A genetic influence on EDs has been proposed as well. Maladaptive relational indicators may have a genetic basis, may emerge early during the first year of life and constitute a very significant risk factor for the appearance of children’s disordered eating. Genetic studies, supported by the identification of neurotransmitters, hormones and peptides possibly regulating eating behavior and involved in the pathophysiology of EDs, have investigated, among others, genes encoding factors responsible for dopamine dynamics, including receptors, membrane transporters and metabolizing enzymes, due to DA activity in subcortical and hypothalamic circuits controlling brain reward systems, appetite and satiety pathways. Altered functioning of DA circuitry is involved in psychopathology, including abnormal feeding, and may be associated with the dysregulation of adaptive emotions and to internalized states of hypervigilance, withdrawal and inhibition, depression, anxiety and attachment insecurity.
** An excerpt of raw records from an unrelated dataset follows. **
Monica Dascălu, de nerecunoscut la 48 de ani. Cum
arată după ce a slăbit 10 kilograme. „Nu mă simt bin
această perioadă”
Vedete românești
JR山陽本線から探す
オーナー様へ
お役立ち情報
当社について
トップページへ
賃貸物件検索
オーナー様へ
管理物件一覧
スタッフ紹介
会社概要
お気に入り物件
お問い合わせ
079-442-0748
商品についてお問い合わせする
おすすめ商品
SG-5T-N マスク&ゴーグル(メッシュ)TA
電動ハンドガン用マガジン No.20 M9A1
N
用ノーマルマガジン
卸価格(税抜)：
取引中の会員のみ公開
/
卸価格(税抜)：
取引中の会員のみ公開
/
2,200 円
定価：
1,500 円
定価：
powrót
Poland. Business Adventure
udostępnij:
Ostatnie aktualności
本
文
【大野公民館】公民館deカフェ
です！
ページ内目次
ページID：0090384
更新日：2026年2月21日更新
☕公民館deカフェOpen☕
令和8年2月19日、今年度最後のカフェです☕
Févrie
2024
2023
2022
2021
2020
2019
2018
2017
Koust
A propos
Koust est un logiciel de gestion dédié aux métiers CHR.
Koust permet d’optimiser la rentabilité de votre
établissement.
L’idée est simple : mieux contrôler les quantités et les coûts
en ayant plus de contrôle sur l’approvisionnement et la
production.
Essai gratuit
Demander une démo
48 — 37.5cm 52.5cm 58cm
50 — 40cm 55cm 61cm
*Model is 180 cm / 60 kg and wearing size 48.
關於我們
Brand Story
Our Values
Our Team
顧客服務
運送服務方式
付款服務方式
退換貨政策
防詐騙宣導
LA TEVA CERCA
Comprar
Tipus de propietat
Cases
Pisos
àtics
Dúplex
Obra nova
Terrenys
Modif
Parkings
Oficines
Despite the large amount of information gathered on the genetics of major EDs in adults, data on young children are scarce or completely lacking. Indeed, studies on genetic variables associated with children’s EDs would be particularly interesting in Developmental Psychology, allowing the proposal of paradigms intertwining psychological and biological variables.

Genetic analysis was focused on Variable Number of Tandem Repeats (VNTR) polymorphisms of genes encoding for the dopamine D4 receptor and Dopamine Transporter (DAT1).

Since DA availability in subcortical synapses depending on DAT1 activity may influence DRD4 responses, similarly to other studies carried out on inhibition/impulsivity or in hyperactivity, we observed the possible interaction between the two gene polymorphisms for UE and OE behaviors.

Genetic aspects were studied in association with behavioral features, the CBCL analyzes the presence of externalizing, internalizing and dysregulation symptoms in affective, behavioral and cognitive areas.

Citation: Yoba C, Ane KZ (2022) Eating Disorders in Early Childhood. Clinics Mother Child Health. 19:402.

Copyright: 2022 Yoba C, et al. This is an open access article distributed under the terms of the Creative Commons Attribution License, which permits unrestricted use, distribution, and reproduction in any medium, provided the original author and source are credited.